UPGMA (unweighted pair group method with arithmetic mean)
The UPGMA is the simplest distance-matrix method, and it employs sequential clustering to build a rooted phylogenetic tree. It first compares all sequences through pairwise alignment to compute the distance matrix.
Given a distance matrix, it starts by grouping two taxa with the smallest pairwise distance in the distance matrix. A node is placed at the midpoint or half distance between them. It then creates a reduced matrix by treating the new cluster as a single taxon. The distances between this new composite taxon and all remaining taxa are calculated to create a reduced matrix. The same grouping process is repeated and another newly reduced matrix is created. The iteration continues until all taxa are placed on the tree. The last taxon added is considered the outgroup producing a rooted tree. The basic assumption of the UPGMA method is that all taxa evolve at a constant rate and that they are equally distant from the root, implying that a molecular clock is in effect. Thus, UPGMA often produces erroneous tree topologies. However, owing to its fast speed of calculation, it has found extensive usage in clustering analysis of DNA microarray data.
The great disadvantage of UPGMA is that it assumes the same evolutionary speed on all lineages, i.e. the rate of mutations is constant over time and for all lineages in the tree. This is called a ‘molecular clock hypothesis’.
This would mean that all leaves (terminal nodes) have the same distance from the root. In reality the individual branches are very unlikely to have the same mutation rate. Therefore, UPGMA frequently generates wrong tree topologies.
The UPGMA algorithm
- UPGMA starts with a matrix of pairwise distances D[1..n, 1..m]

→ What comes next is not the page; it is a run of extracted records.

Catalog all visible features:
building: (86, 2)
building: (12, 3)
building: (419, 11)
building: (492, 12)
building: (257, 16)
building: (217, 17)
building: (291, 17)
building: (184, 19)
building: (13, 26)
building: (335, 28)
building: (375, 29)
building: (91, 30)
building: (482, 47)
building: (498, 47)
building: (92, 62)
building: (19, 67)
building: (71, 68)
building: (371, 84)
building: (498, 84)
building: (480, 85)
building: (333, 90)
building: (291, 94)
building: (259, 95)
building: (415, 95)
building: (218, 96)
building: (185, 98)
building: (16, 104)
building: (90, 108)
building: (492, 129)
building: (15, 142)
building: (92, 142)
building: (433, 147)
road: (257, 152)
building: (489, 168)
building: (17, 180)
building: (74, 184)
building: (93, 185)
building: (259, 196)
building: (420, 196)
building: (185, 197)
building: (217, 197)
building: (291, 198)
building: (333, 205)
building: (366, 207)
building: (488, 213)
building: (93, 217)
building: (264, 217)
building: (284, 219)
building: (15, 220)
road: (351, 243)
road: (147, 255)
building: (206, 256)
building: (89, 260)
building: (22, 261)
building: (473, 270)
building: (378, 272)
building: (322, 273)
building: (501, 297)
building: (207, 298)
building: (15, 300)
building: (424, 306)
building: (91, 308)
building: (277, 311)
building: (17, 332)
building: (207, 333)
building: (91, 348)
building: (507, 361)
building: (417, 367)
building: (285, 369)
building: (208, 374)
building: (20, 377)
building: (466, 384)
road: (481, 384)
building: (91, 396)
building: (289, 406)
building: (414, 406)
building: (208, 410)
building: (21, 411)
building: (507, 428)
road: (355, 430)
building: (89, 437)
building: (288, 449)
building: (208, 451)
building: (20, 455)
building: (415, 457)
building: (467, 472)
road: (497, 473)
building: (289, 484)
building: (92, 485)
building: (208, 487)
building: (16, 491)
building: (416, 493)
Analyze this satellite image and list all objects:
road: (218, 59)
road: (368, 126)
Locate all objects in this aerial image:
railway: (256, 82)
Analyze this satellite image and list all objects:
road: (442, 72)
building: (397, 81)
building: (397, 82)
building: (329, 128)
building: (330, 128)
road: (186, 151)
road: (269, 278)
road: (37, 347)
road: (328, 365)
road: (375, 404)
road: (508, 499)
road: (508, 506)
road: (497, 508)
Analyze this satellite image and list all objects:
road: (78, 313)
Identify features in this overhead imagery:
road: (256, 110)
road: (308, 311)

- In this method each sample (taxon, operational taxonomic unit=OTU) is shown as a ‘cluster’
- It starts by assigning all clusters (samples) to a star-like tree
- Find that pair (cluster i and j) with the smallest distance value in the distance matrix: D[i,j]
- Define a new cluster comprising cluster i and j
- Cluster i is connected by a branch to the common ancestor node. The same applies for cluster j.
Therefore, the distance D[i,j] is split onto the two branches. So, each of the two branches obtains a length of D[i,j]/2.
- If i and j were the last 2 clusters, the tree is finished. If not the algorithm finds a new cluster called u.
- Define the distance from u to each other cluster (k, with k <> i or j) to be an average of the distances dki and dkj.
For ‘Weighted PGMA (WPGM)’: dku = dki+dkj/2).
For ‘Complete linkage’: dku = max(dki, dkj).
For ‘Single linkage’: dku = min(dki, dkj).
- Delete columns and rows corresponding to I and j and add one for (ij). If there are two or more groups left, go back to step 1 with one less cluster. Clusters i and j are eliminated, and cluster u is added to the tree.